[COLLECTED MATERIAL]:
══════════

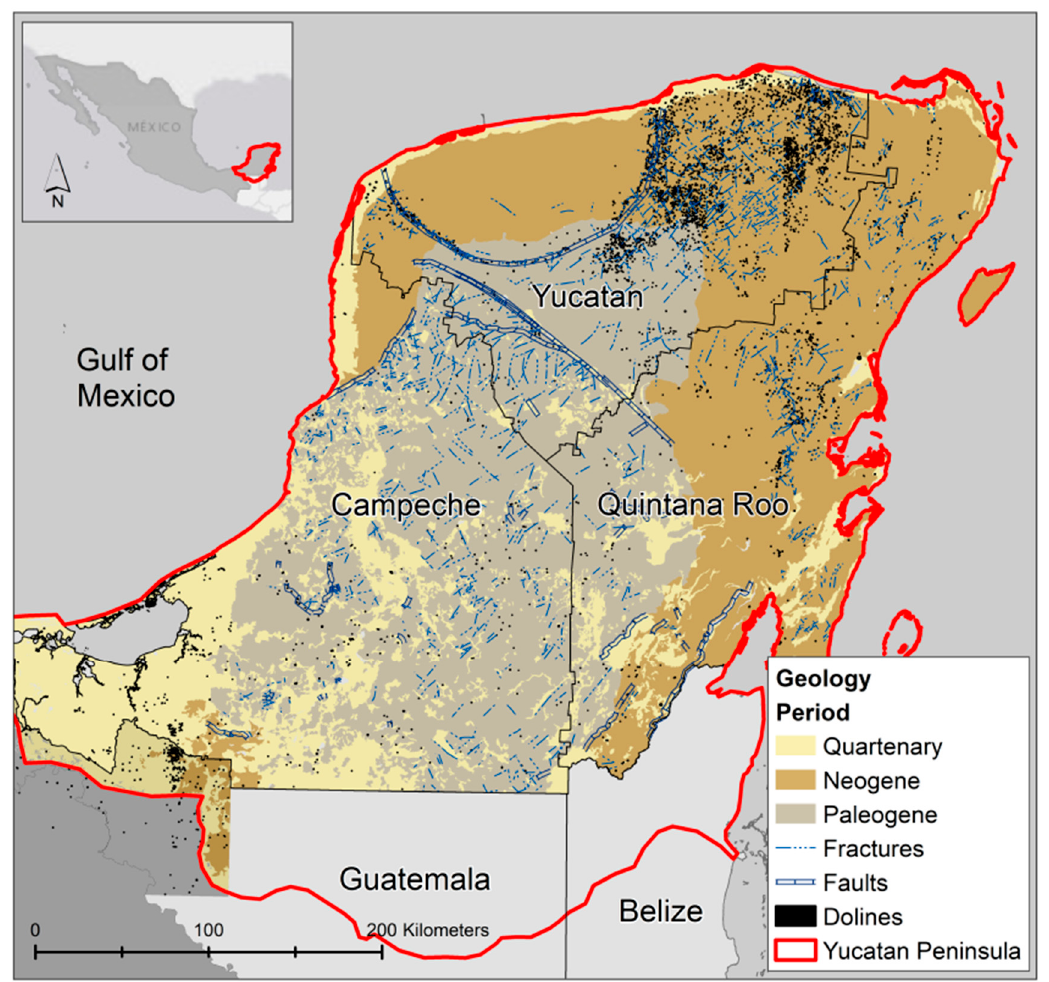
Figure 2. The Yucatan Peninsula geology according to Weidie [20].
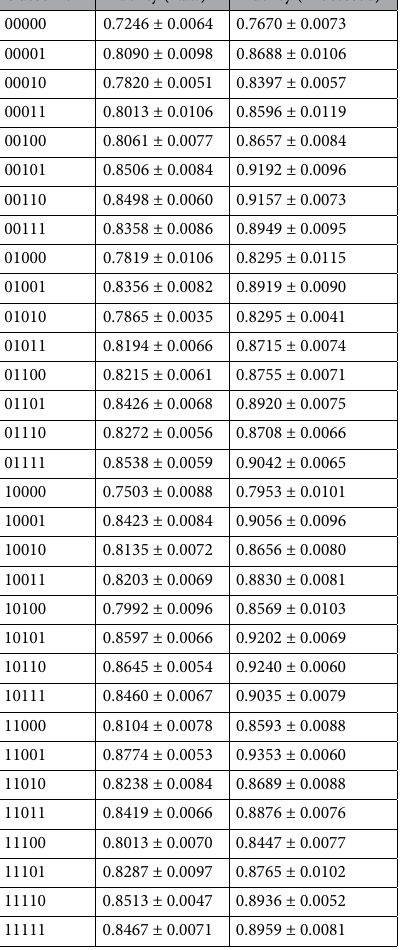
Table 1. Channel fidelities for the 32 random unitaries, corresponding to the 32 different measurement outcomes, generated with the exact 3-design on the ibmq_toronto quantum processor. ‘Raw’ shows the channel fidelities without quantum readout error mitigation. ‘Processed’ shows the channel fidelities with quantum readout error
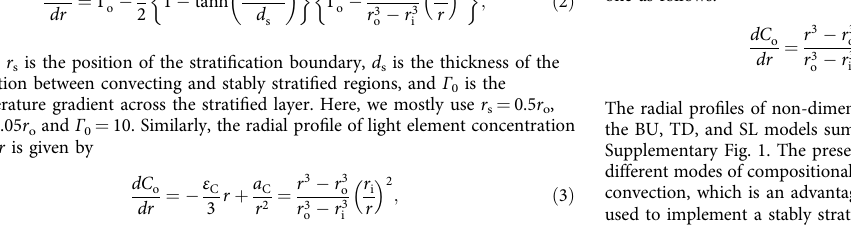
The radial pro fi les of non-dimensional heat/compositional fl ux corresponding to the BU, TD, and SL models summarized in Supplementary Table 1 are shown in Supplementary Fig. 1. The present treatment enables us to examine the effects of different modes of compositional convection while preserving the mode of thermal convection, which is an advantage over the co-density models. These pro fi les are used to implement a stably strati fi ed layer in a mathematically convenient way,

══════════

[PROBLEM DETAILS]:
The line with "Table 1. Channel" marks the end: restate word for word every line from the top of the data through that one, omitting pictures.

[TASK ANSWER]:
Figure 2. The Yucatan Peninsula geology according to Weidie [20].
Table 1. Channel fidelities for the 32 random unitaries, corresponding to the 32 different measurement outcomes, generated with the exact 3-design on the ibmq_toronto quantum processor. ‘Raw’ shows the channel fidelities without quantum readout error mitigation. ‘Processed’ shows the channel fidelities with quantum readout error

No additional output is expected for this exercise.